§ What needs to be done
Reproduce every text line of the listing below verbatim, omitting the pictures.

begin

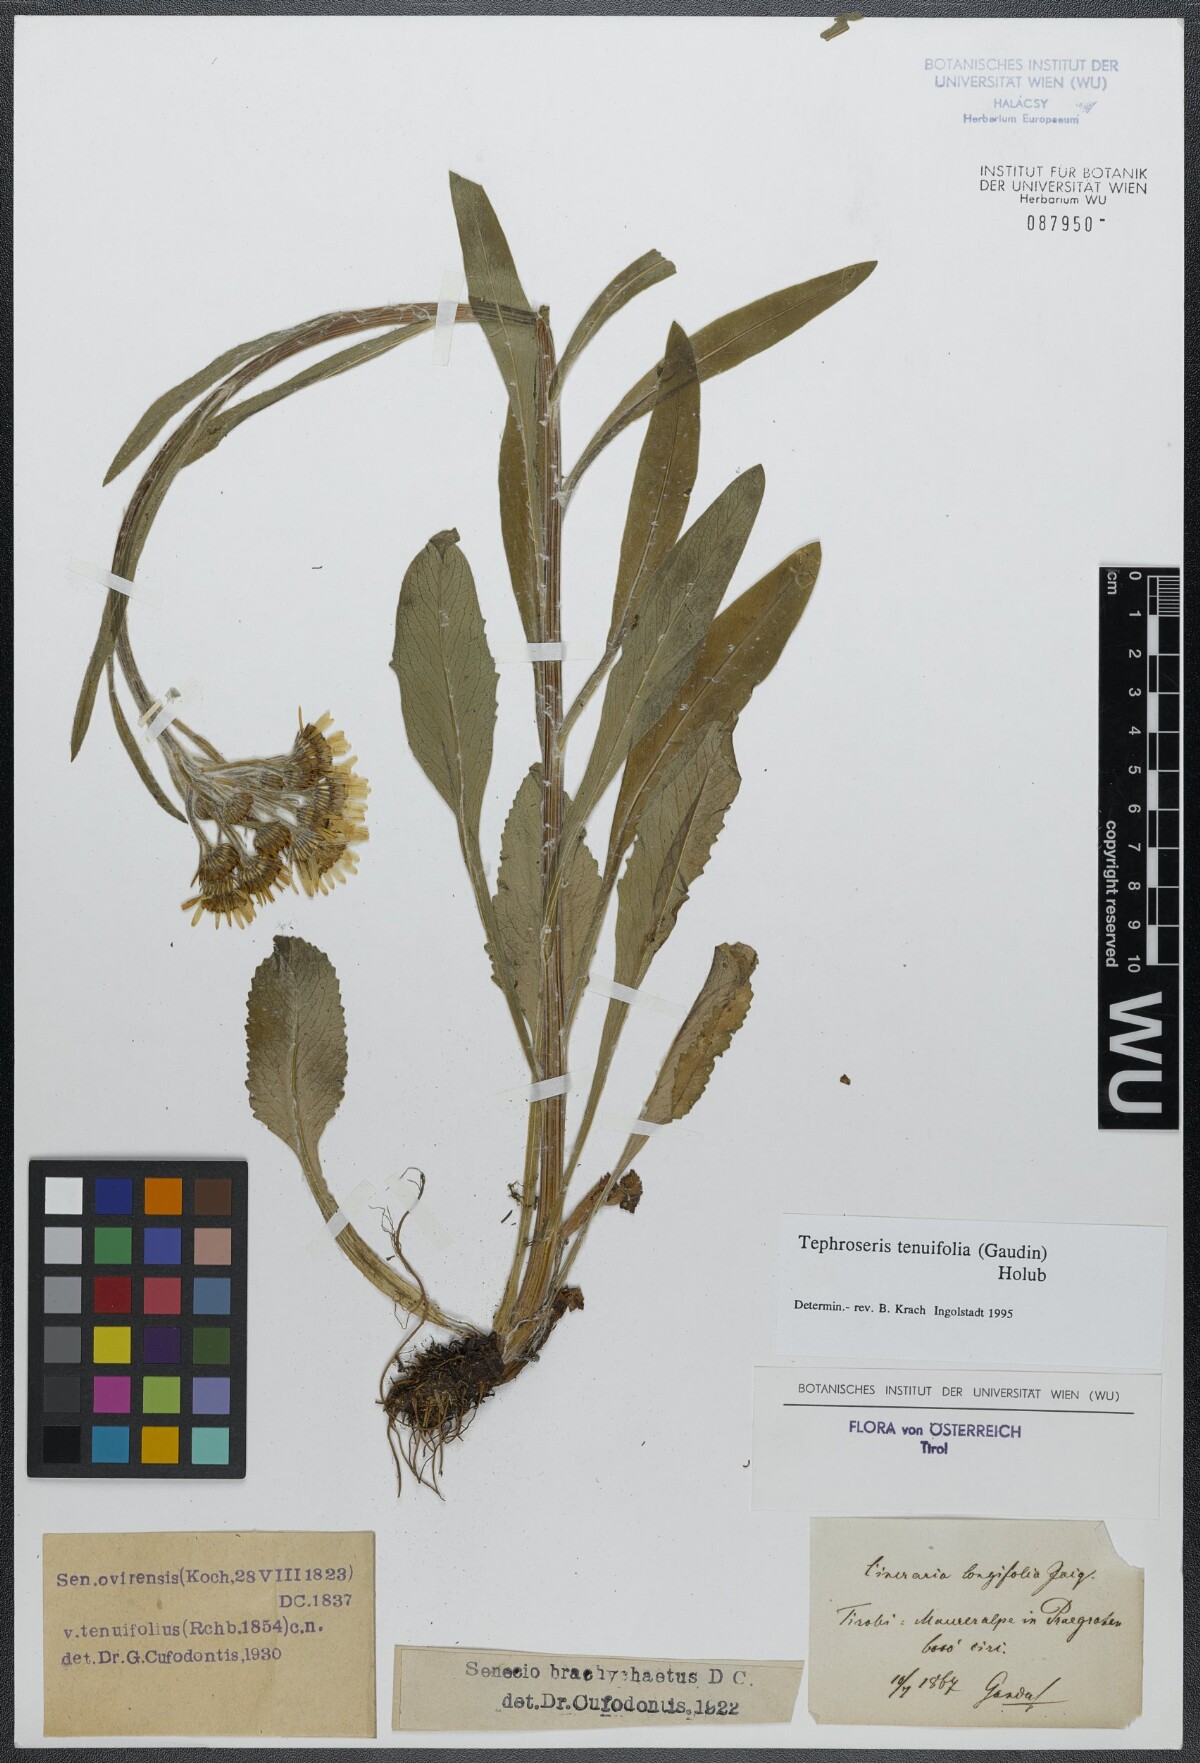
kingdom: Plantae
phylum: Tracheophyta
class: Magnoliopsida
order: Asterales
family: Asteraceae
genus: Tephroseris
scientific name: Tephroseris tenuifolia
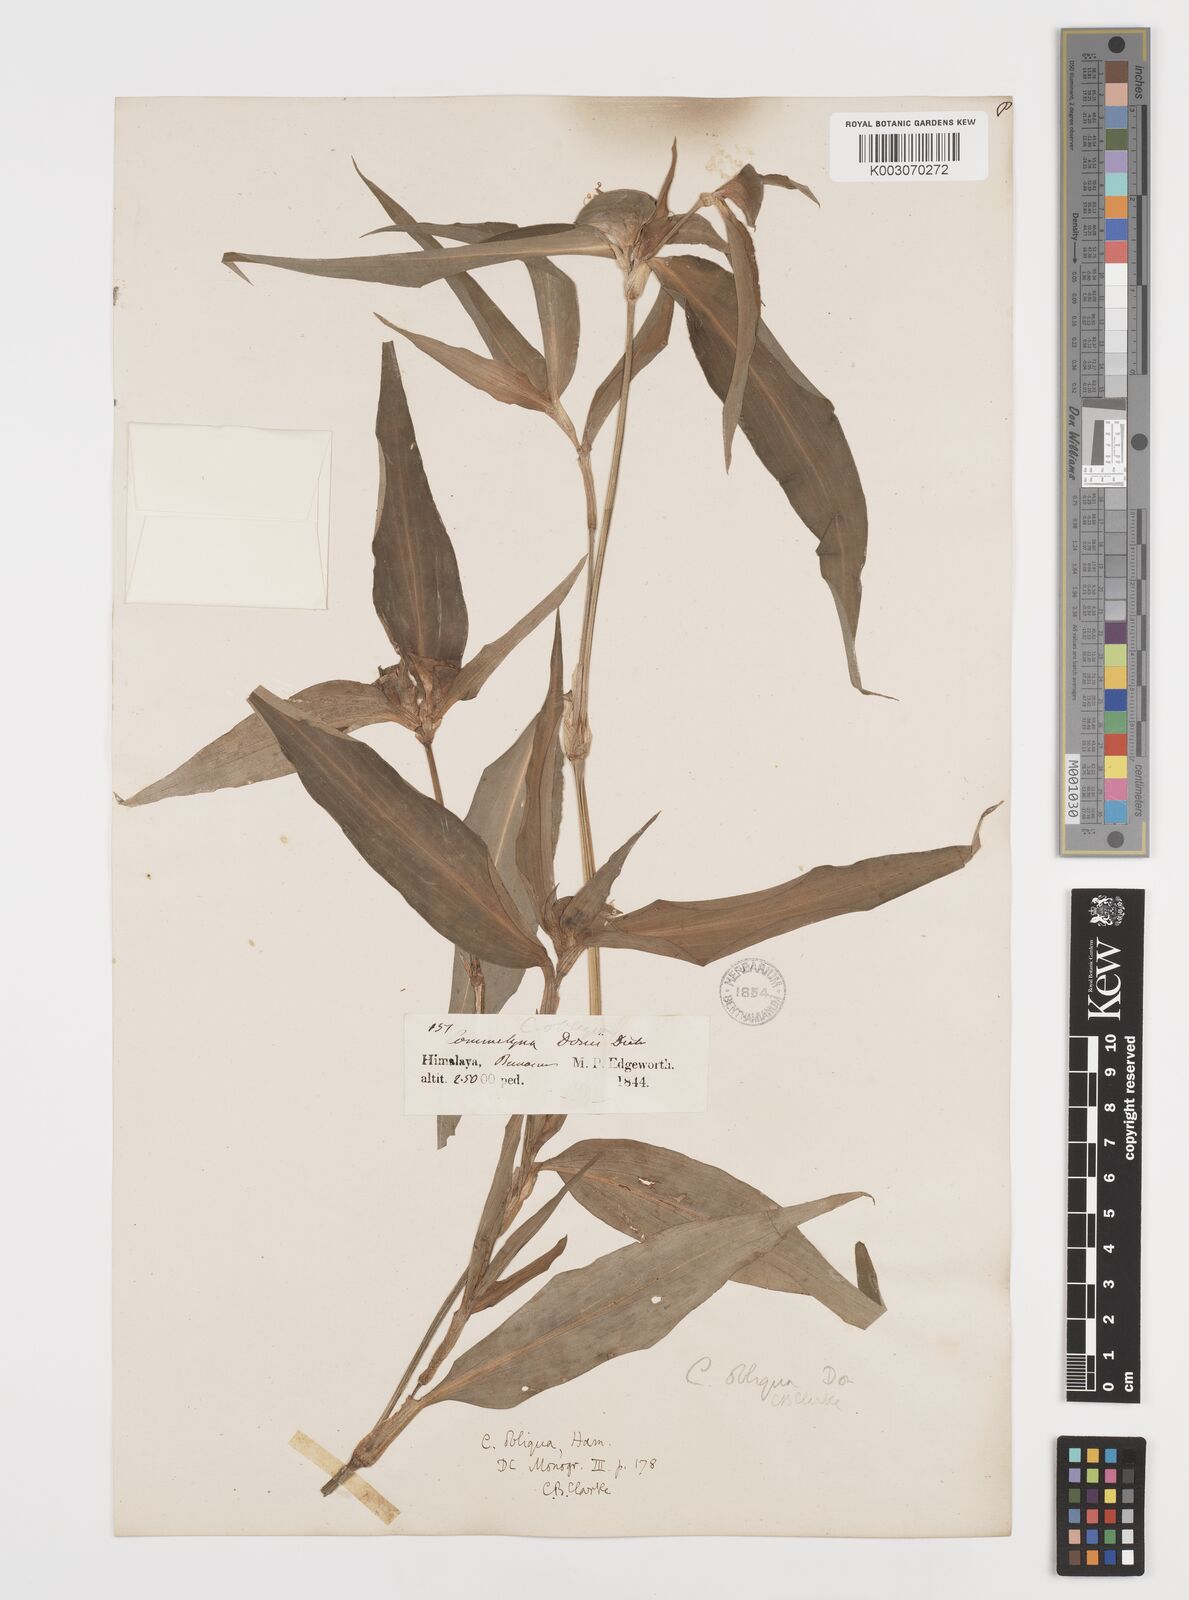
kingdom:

end

§ Result
kingdom: Plantae
phylum: Tracheophyta
class: Magnoliopsida
order: Asterales
family: Asteraceae
genus: Tephroseris
scientific name: Tephroseris tenuifolia
kingdom:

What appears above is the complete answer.